I’m currently building a Foreman instance from a cloned Foreman host.

Yesterday I decided to regenerate the Puppet certificates following this documentation : Regenerate the CA and all certificates.

Since then no reports are showing in Foreman :

image1170×106 12.3 KB

Question
How can I solve the missing reports issue starting with the Foreman/Puppet server itself ?

I will detail how I regenerated the certificates below as the missing reports started after that.

Expected outcome: See reports in Foreman for the Puppet/Foreman server.
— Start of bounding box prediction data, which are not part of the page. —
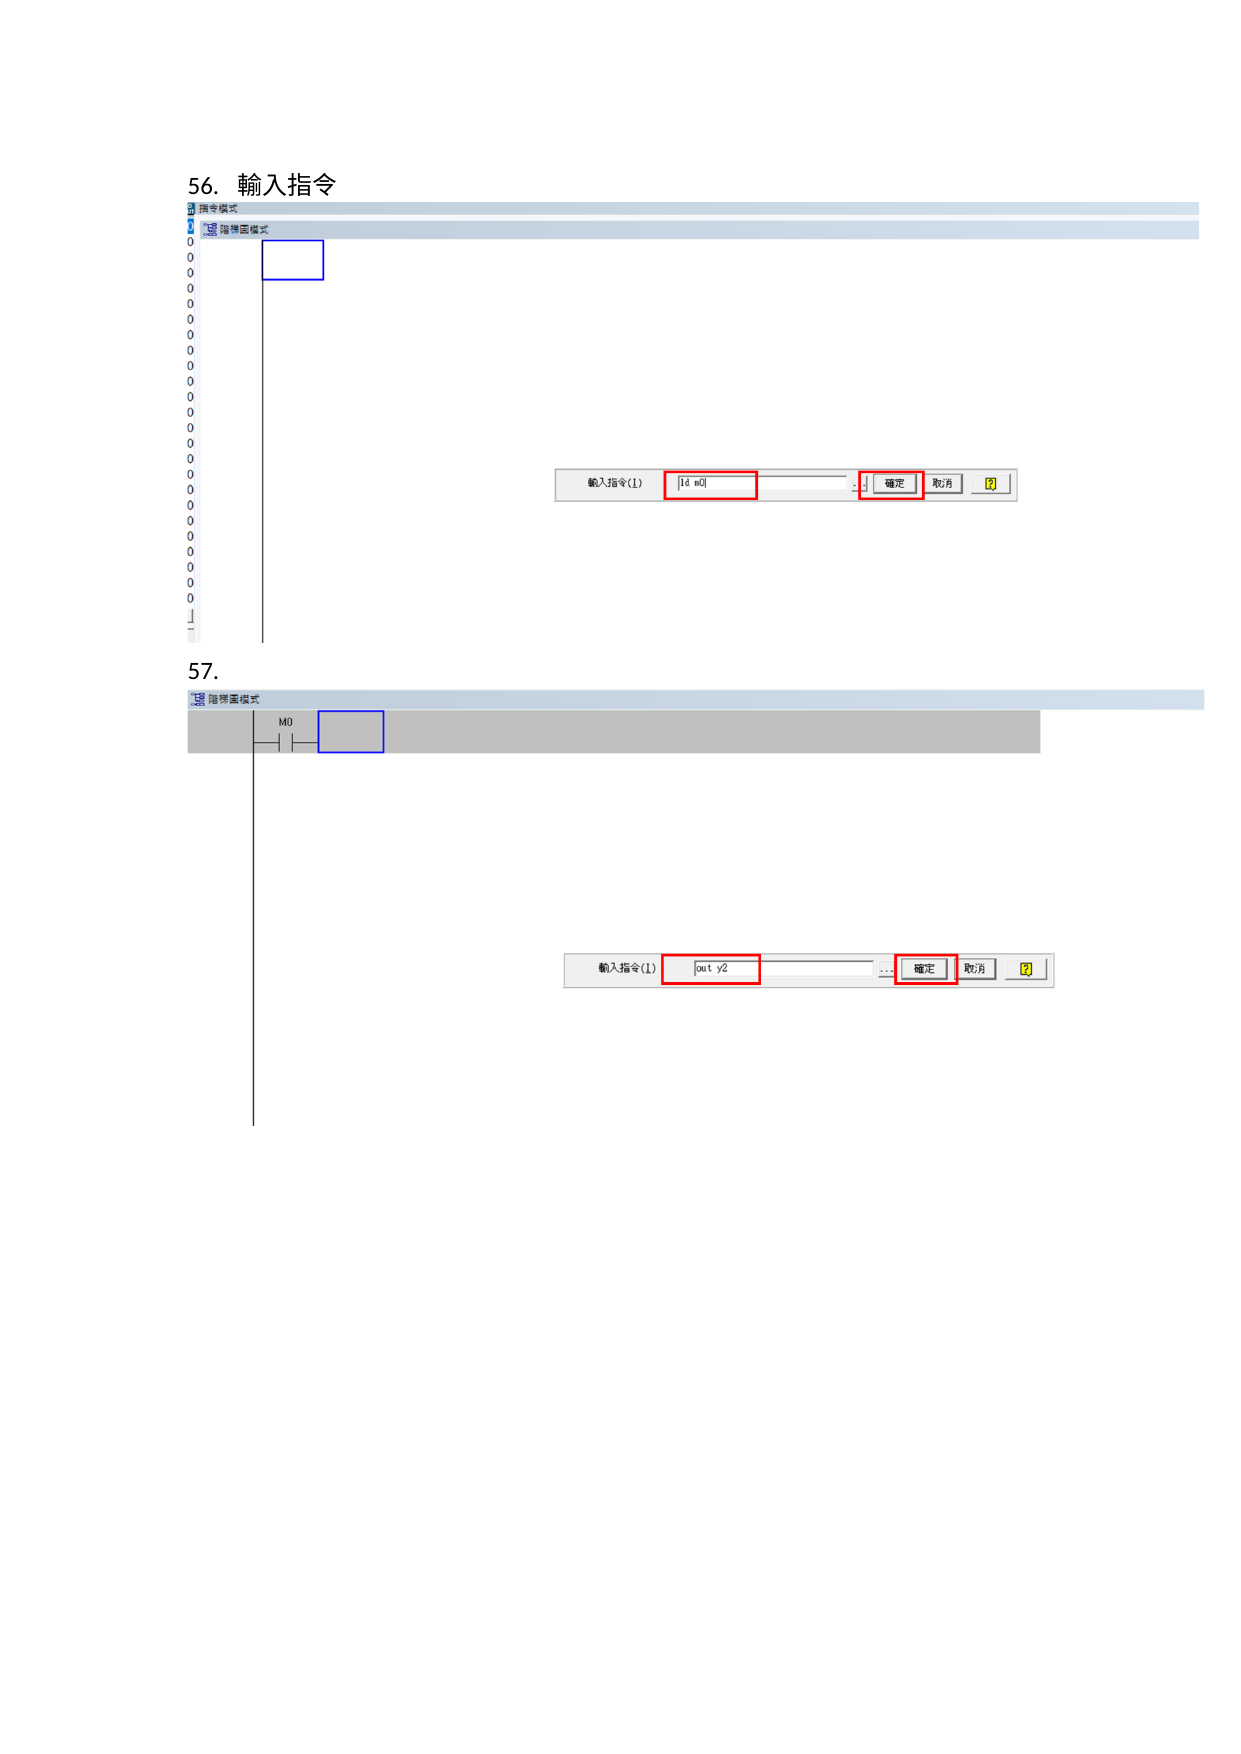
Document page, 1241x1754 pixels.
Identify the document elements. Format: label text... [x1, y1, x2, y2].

picture [187, 689, 1205, 1126]
picture [187, 202, 1200, 643]
list 輸入指令 [187, 164, 1053, 202]
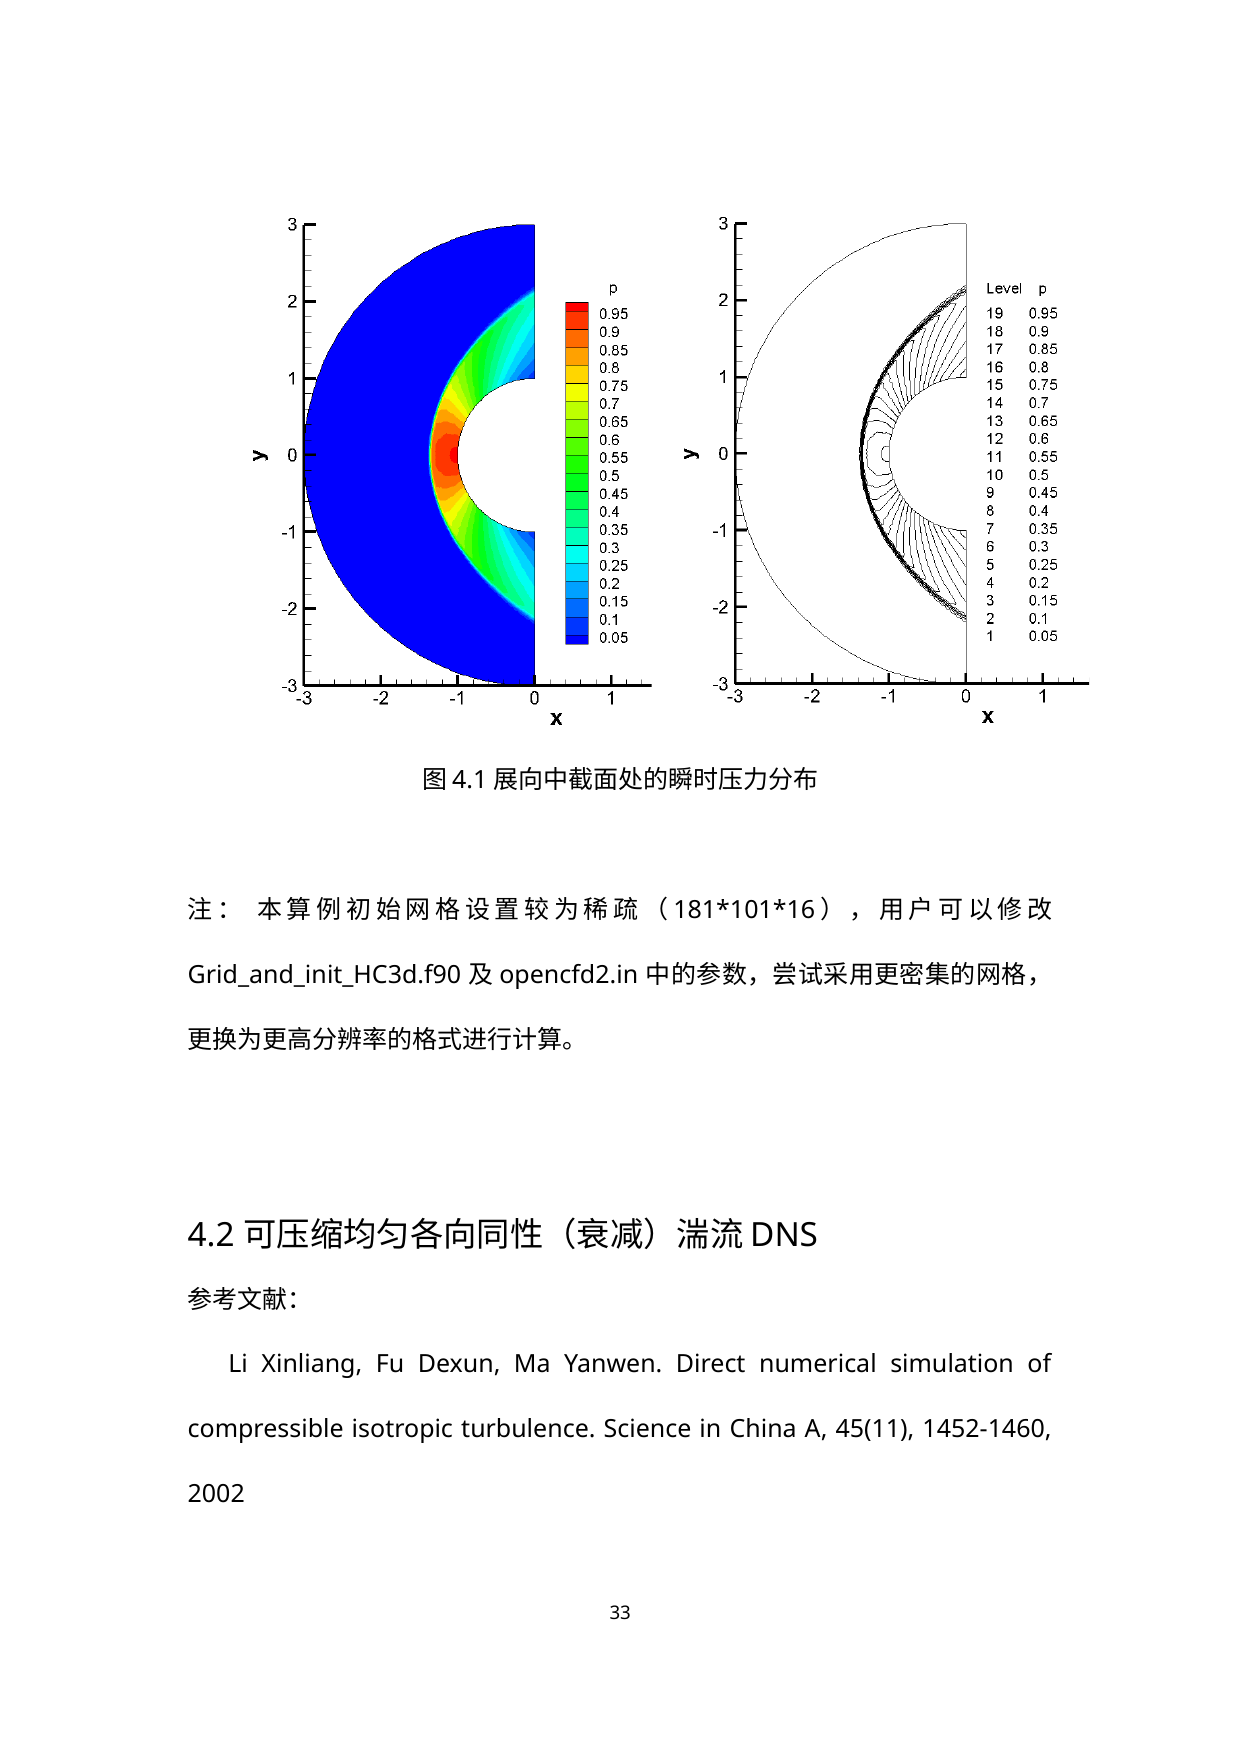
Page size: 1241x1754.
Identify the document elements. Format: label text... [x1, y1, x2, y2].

text 图4.1 展向中截面处的瞬时压力分布 [187, 745, 1053, 810]
text 参考文献： [187, 1265, 1053, 1330]
text 4.2 可压缩均匀各向同性（衰减）湍流DNS [187, 1200, 1053, 1265]
picture [657, 169, 1090, 736]
text 注： 本算例初始网格设置较为稀疏（181*101*16），用户可以修改Grid_and_init_HC3d.f90 及opencfd2.in 中的参数，尝试采用更密集的网格，更换为更高分辨率的格式进行计算。 [187, 875, 1053, 1070]
picture [230, 180, 652, 736]
text Li Xinliang, Fu Dexun, Ma Yanwen. Direct numerical simulation of compressible isotropic turbulence. Science in China A, 45(11), 1452-1460, 2002 [187, 1330, 1053, 1525]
Here’s the log with debug output from running puppet agent -tvd on the puppet server itself :

Notice: Requesting catalog from foreman-server.internal:8140 (XX.100.0.XX)
Debug: catalog supports formats: rich_data_json json rich_data_msgpack msgpack pson yaml dot
Debug: Using cached connection for https://foreman-server.internal:8140
Debug: HTTP POST https://foreman-server.internal:8140/puppet/v3/catalog/foreman-server.internal?environment=production returned 200 OK
Debug: Caching connection for https://foreman-server.internal:8140
Notice: Catalog compiled by foreman-server.internal
Debug: Not creating default schedules: default_schedules is false
Info: Caching catalog for foreman-server.internal
Debug: Loaded state in 0.05 seconds
Debug: Loaded transaction store file in 0.00 seconds
Info: Applying configuration version '1718116230'
Debug: Finishing transaction 23420
Debug: Storing state
Debug: Pruned old state cache entries in 0.00 seconds
Debug: Stored state in 0.03 seconds
Notice: Applied catalog in 0.08 seconds
Debug: Resolving service 'report' using Puppet::HTTP::Resolver::Settings
Debug: Using cached connection for https://foreman-server.internal:8140
Debug: Caching connection for https://foreman-server.internal:8140
Debug: Resolved service 'report' to https://foreman-server.internal:8140/puppet/v3
Debug: report supports formats: json msgpack pson yaml
Debug: Using cached connection for https://foreman-server.internal:8140
Debug: HTTP PUT https://foreman-server.internal:8140/puppet/v3/report/foreman-server.internal?environment=production returned 200 OK
Debug: Caching connection for https://foreman-server.internal:8140
Debug: Closing connection for https://foreman-server.internal:8140

Foreman and Proxy versions:

Foreman/Proxy version : 3.10

Foreman and Proxy plugin versions:

rubygem-foreman_maintain-0.8.6-1.el7.noarch
foreman-release-3.10.0-1.el9.noarch
foreman-selinux-3.10.0-1.el9.noarch
foreman-3.10.0-1.el9.noarch
foreman-postgresql-3.10.0-1.el9.noarch
foreman-service-3.10.0-1.el9.noarch
foreman-dynflow-sidekiq-3.10.0-1.el9.noarch
foreman-redis-3.10.0-1.el9.noarch
foreman-proxy-3.10.0-1.el9.noarch
rubygem-hammer_cli_foreman-3.10.0-1.el9.noarch
foreman-cli-3.10.0-1.el9.noarch
rubygem-hammer_cli_foreman_puppet-0.0.7-1.el9.noarch
rubygem-foreman_puppet-6.2.0-1.fm3_10.el9.noarch
foreman-installer-3.10.0-1.el9.noarch

Commands issued (as root)

puppet resource service puppet ensure=stopped
puppet resource service puppetserver ensure=stopped
rm -rf /etc/puppetlabs/puppet/ssl/
rm -rf /etc/puppetlabs/puppetserver/ca/*
puppetserver ca setup
puppet resource service puppetserver ensure=running
puppet resource service puppet ensure=running

If this is of any help, I’m able to create a “fake” report for the Foreman/Puppet server by using the Foreman API :

curl -k -u admin:admin_password -H "Content-Type: application/json" -X POST -d @report.json "https://foreman-server.internal/api/v2/config_reports"

image1295×239 18.5 KB

There is actually an error regarding certificate check in the Puppet server log /var/log/puppetlabs/puppetserver/puppetserver.log :

2024-06-13T08:45:29.847Z ERROR [qtp789584187-48] [puppetserver] Puppet Report processor failed: Could not send report to Foreman at https://foreman-server.internal/api/config_reports: certificate verify failed

Solution

After regenerating the Puppet certificates, it was necessary to restart the httpd service to force the Apache webserver to use the new Puppet certificates.